For death given inoculation, \[\begin{align} P(\text{death}|\text{inoculation}) &= \frac{P(\text{death and inoculation})}{P(\text{inoculation})} \\ &= \frac{0.0010}{0.0392} = 0.0255 \end{align}\]
We could also write this as \[\begin{align} P(\text{death}|\text{inoculation}) &= \frac{P(\text{death and inoculation})}{P(\text{inoculation})} \\ &= \frac{6/6224}{244/6224} = \frac{6}{244} \end{align}\]

Independent Events

If knowing whether event \(B\) occurs tells us nothing about event \(A\), the events are independent. For example, if we know that the first flip of a (fair) coin came up heads, that doesn’t tell us anything about what will happen next time we flip that coin.

We can test for independence by checking if \(P(A|B)=P(A)\).

Multiplication Rule for Independent Processes

If \(A\) and \(B\) are independent events, then \[P(A \text{ and }B) = P(A)P(B).\]

We can extend this to more than two events: \[P(A \text{ and }B \text{ and } C \text{ and } \dots) = P(A)P(B)P(C)\dots.\]
Note that if \(P(A \text{ and }B) \ne P(A)P(B)\), then \(A\) and \(B\) are not independent.

Example

Find the probability of rolling a \(6\) on your first roll of a die and a \(6\) on your second roll.

Let \(A=\) (rolling a \(6\) on first roll) and \(B=\) (rolling a \(6\) on second roll). For each roll, the probabiltiy of getting a \(6\) is \(1/6\), so \(P(A) = \frac{1}{6}\) and \(P(B) = \frac{1}{6}\).

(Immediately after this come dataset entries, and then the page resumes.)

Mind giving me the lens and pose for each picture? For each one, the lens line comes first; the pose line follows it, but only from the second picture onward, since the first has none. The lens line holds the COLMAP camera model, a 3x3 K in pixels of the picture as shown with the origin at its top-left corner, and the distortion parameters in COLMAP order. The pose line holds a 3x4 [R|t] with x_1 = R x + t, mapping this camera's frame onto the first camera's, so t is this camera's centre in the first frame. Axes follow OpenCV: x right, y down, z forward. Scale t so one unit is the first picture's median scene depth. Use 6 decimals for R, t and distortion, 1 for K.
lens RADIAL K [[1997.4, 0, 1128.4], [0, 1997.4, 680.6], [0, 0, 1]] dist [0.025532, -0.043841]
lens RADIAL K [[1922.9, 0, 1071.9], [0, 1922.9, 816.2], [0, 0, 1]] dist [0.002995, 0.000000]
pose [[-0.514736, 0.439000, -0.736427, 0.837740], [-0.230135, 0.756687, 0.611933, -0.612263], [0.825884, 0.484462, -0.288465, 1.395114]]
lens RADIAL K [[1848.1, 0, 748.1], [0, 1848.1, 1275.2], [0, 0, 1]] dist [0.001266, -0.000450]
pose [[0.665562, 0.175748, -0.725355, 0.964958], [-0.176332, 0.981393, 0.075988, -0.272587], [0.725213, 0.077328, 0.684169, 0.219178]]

Then, because each roll is independent of any other rolls, \[P(A \text{ and }B) = P(A)P(B) = \frac{1}{6}\times\frac{1}{6} = \frac{1}{36}\]

General Multiplication Rule

If \(A\) and \(B\) are any two events, then \[P(A \text{ and }B) = P(A|B)P(B).\]

This is just the conditional probability formula, rewritten in terms of \(P(A \text{ and }B)\)!

Checkpoint

Suppose we know that 38.4% of US households have dogs and that among those with dogs, 23.1% have cats. Find the probability that a US household has both dogs and cats.